Copy out all the entries word for word.
§
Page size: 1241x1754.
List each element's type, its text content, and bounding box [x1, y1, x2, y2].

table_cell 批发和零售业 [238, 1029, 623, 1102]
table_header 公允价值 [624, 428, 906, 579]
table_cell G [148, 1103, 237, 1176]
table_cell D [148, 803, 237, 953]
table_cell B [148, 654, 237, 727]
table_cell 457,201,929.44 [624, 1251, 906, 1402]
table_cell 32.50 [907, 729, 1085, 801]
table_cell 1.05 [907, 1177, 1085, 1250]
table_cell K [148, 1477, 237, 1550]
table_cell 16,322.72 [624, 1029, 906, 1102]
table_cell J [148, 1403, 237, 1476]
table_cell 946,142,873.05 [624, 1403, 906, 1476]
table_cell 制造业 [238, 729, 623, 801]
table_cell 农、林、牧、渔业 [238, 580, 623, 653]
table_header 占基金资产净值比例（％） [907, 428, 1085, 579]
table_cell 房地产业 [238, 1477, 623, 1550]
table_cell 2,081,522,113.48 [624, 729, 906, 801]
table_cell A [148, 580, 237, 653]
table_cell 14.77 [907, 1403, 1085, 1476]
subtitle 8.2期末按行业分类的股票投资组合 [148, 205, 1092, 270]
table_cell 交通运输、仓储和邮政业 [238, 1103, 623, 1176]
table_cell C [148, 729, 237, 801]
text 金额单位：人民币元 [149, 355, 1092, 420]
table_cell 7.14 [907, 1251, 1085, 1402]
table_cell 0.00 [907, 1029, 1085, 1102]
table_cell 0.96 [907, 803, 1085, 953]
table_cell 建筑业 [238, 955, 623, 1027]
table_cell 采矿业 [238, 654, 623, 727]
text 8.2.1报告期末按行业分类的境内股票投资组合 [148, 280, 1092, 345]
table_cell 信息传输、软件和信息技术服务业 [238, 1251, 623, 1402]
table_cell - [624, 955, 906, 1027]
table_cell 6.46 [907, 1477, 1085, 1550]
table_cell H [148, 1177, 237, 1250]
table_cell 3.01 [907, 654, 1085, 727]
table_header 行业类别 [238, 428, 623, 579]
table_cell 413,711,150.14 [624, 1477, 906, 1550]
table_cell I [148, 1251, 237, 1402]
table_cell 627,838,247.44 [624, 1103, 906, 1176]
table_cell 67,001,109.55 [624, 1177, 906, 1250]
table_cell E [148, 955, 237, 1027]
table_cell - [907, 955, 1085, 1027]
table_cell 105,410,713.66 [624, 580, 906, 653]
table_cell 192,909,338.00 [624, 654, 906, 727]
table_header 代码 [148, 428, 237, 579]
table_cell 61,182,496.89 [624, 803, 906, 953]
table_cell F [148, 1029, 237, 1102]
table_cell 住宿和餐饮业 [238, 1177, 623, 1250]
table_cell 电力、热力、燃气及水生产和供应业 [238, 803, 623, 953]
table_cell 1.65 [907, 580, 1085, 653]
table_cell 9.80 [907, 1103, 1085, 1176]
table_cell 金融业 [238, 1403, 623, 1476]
§
Output:
Page size: 1241x1754.
List each element's type, its text content, and bounding box [x1, y1, x2, y2].

table_cell 批发和零售业 [238, 1029, 623, 1102]
table_header 公允价值 [624, 428, 906, 579]
table_cell G [148, 1103, 237, 1176]
table_cell D [148, 803, 237, 953]
table_cell B [148, 654, 237, 727]
table_cell 457,201,929.44 [624, 1251, 906, 1402]
table_cell 32.50 [907, 729, 1085, 801]
table_cell 1.05 [907, 1177, 1085, 1250]
table_cell K [148, 1477, 237, 1550]
table_cell 16,322.72 [624, 1029, 906, 1102]
table_cell J [148, 1403, 237, 1476]
table_cell 946,142,873.05 [624, 1403, 906, 1476]
table_cell 制造业 [238, 729, 623, 801]
table_cell 农、林、牧、渔业 [238, 580, 623, 653]
table_header 占基金资产净值比例（％） [907, 428, 1085, 579]
table_cell 房地产业 [238, 1477, 623, 1550]
table_cell 2,081,522,113.48 [624, 729, 906, 801]
table_cell A [148, 580, 237, 653]
table_cell 14.77 [907, 1403, 1085, 1476]
subtitle 8.2期末按行业分类的股票投资组合 [148, 205, 1092, 270]
table_cell 交通运输、仓储和邮政业 [238, 1103, 623, 1176]
table_cell C [148, 729, 237, 801]
text 金额单位：人民币元 [149, 355, 1092, 420]
table_cell 7.14 [907, 1251, 1085, 1402]
table_cell 0.00 [907, 1029, 1085, 1102]
table_cell 0.96 [907, 803, 1085, 953]
table_cell 建筑业 [238, 955, 623, 1027]
table_cell 采矿业 [238, 654, 623, 727]
text 8.2.1报告期末按行业分类的境内股票投资组合 [148, 280, 1092, 345]
table_cell 信息传输、软件和信息技术服务业 [238, 1251, 623, 1402]
table_cell - [624, 955, 906, 1027]
table_cell 6.46 [907, 1477, 1085, 1550]
table_cell H [148, 1177, 237, 1250]
table_cell 3.01 [907, 654, 1085, 727]
table_header 行业类别 [238, 428, 623, 579]
table_cell 413,711,150.14 [624, 1477, 906, 1550]
table_cell I [148, 1251, 237, 1402]
table_cell 627,838,247.44 [624, 1103, 906, 1176]
table_cell 67,001,109.55 [624, 1177, 906, 1250]
table_cell E [148, 955, 237, 1027]
table_cell - [907, 955, 1085, 1027]
table_cell 105,410,713.66 [624, 580, 906, 653]
table_cell 192,909,338.00 [624, 654, 906, 727]
table_header 代码 [148, 428, 237, 579]
table_cell 61,182,496.89 [624, 803, 906, 953]
table_cell F [148, 1029, 237, 1102]
table_cell 住宿和餐饮业 [238, 1177, 623, 1250]
table_cell 电力、热力、燃气及水生产和供应业 [238, 803, 623, 953]
table_cell 1.65 [907, 580, 1085, 653]
table_cell 9.80 [907, 1103, 1085, 1176]
table_cell 金融业 [238, 1403, 623, 1476]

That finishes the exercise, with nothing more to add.